Antilichamen tegen salmonella in serum
diagnostische titer van antilichaam tegen Salmonella in serum met PHA - 1: 200( 1: 100 bij kinderen jonger dan 1 jaar) en hoger;tijdens de agglutinatiereactie( Vidal's reactie) - 1:40( 1:20 bij kinderen jonger dan 1 jaar) en hoger.
Momenteel detectie van antilichamen tegen Salmonella( voor O-Ag) is de meest gebruikte ELISA en PHA, ze gevoeliger dan de reactietemperatuur Vidal positieve resultaten met de 5e dag van de ziekte( Widal reactie - 8/7 stedag).AT bij patiënten met tyfus, paratyfus en andere Salmonella serologische types verschijnen in het bloed al in de 4e dag van ziekte en snel groeiende tot 8-10 ste dag. Hun aantal is zelfs meer verhoogd in de 2-3e week van de ziekte. Bij volwassenen en oudere kinderen geeft PHA bevestiging van de diagnose van salmonellose
in 80-95% van de gevallen aan het einde van de eerste week van ziekte. De kinderen van het eerste jaar van het leven( in het bijzonder tot 6 maanden) met PHA salmonelloznym diagnosticum negatief is gedurende de ziekte. In de eerste maanden na herstel kan de studie van AT naar salmonella dienen voor de doeleinden van retrospectieve diagnose. Wel moet rekening worden gehouden met individuele variaties van de normale cyclus immunogenesis beschreven en de dynamiek van veranderingen in antilichaamtiters. In een verzwakt organisme met een verminderde reactiviteit wordt AT zwak en langzaam gesynthetiseerd. Intercuratieve ziekten kunnen hun vorming ook vertragen. Vroegtijdige behandeling met chlooramfenicol of ampicilline kan leiden tot een afname van de titer van AT of hun afwezigheid. Daarom is de AT titer van minder dan 1: 200 staat niet toe om de ziekte te elimineren, is het uiterst belangrijk om de titer van het antilichaam te onderzoeken in de dynamiek - aan het begin van de ziekte en in 10-14 dagen. Het verhogen van de titer AT op 10-14 dagen, niet minder dan 4 keer, met de studie van gepaarde sera geeft een infectieus proces aan.

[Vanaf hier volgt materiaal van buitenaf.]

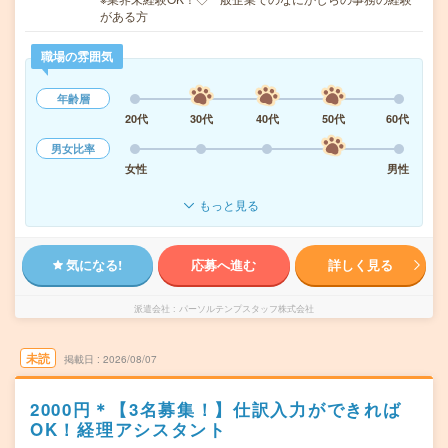
がある方
職場の雰囲気
年齢層
20代
30代
40代
50代
60代
男女比率
女性
男性
もっと見る
気になる!
応募へ進む
詳しく見る
派遣会社
パーソルテンプスタッフ株式会社
未読
掲載日
2026/08/07
2000円＊【3名募集！】仕訳入力ができれば
OK！経理アシスタント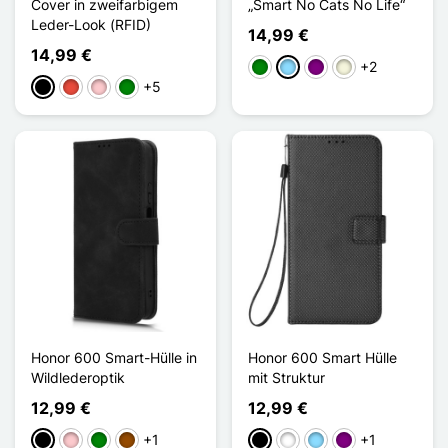
Cover in zweifarbigem
„Smart No Cats No Life“
Leder-Look (RFID)
14,99 €
14,99 €
+2
Grün
Hellblau
Violett
Beige
+5
Schwarz
Rot
Pink
Grün
Honor 600 Smart-Hülle in
Honor 600 Smart Hülle
Wildlederoptik
mit Struktur
12,99 €
12,99 €
+1
+1
Schwarz
Pink
Grün
Braun
Schwarz
Weiß
Hellblau
Violett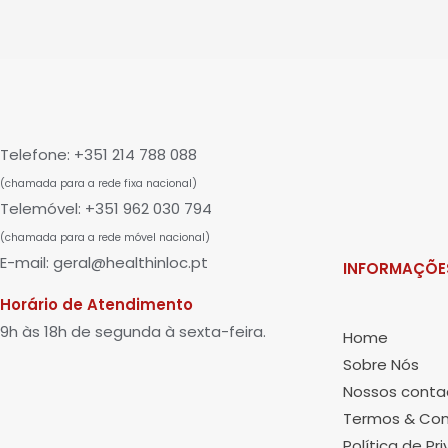
Telefone: +351 214 788 088
(chamada para a rede fixa nacional)
Telemóvel: +351 962 030 794
(chamada para a rede móvel nacional)
E-mail: geral@healthinloc.pt
INFORMAÇÕE
Horário de Atendimento
9h às 18h de segunda à sexta-feira.
Home
Sobre Nós
Nossos conta
Termos & Con
Política de Pr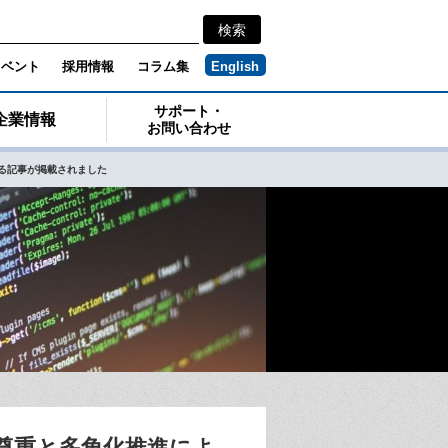
イベント
採用情報
コラム集
English
サポート・
企業情報
お問い合わせ
る記事が掲載されました
尊重と多角化推進によ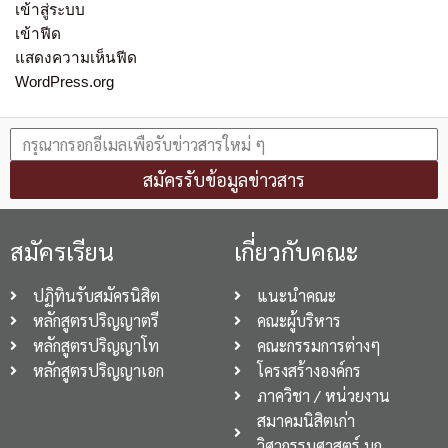
เข้าสู่ระบบ
เข้าฟีด
แสดงความเห็นฟีด
WordPress.org
สมัครรับข้อมูลข่าวสาร
สมัครเรียน
เกี่ยวกับคณะ
ปฏิทินรับสมัครนิสิต
แนะนำคณะ
หลักสูตรปริญญาตรี
คณะผู้บริหาร
หลักสูตรปริญญาโท
คณะกรรมการต่างๆ
หลักสูตรปริญญาเอก
โครงสร้างองค์กร
ภาควิชา / หน่วยงาน
สมาคมนิสิตเก่า
วิศวกรรมศาสตร์ มก.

Bij gebruik van de Vidal-reactie, een titer van & gt;1: 40 tot & gt;1: 160 afhankelijk van het geografische gebied en het laboratorium. Bij gebruik van de scheidingsplaatsen van 1: 160 voor de diagnose van infectie gevoeligheid van de werkwijze is 46%, de specificiteit - 98%;1:80 geeft een sensitiviteit van 66%, specificiteit is 94%;bij 1:40 sensitiviteit - 90%, specificiteit - 85% [Rose N. R. et al.1997].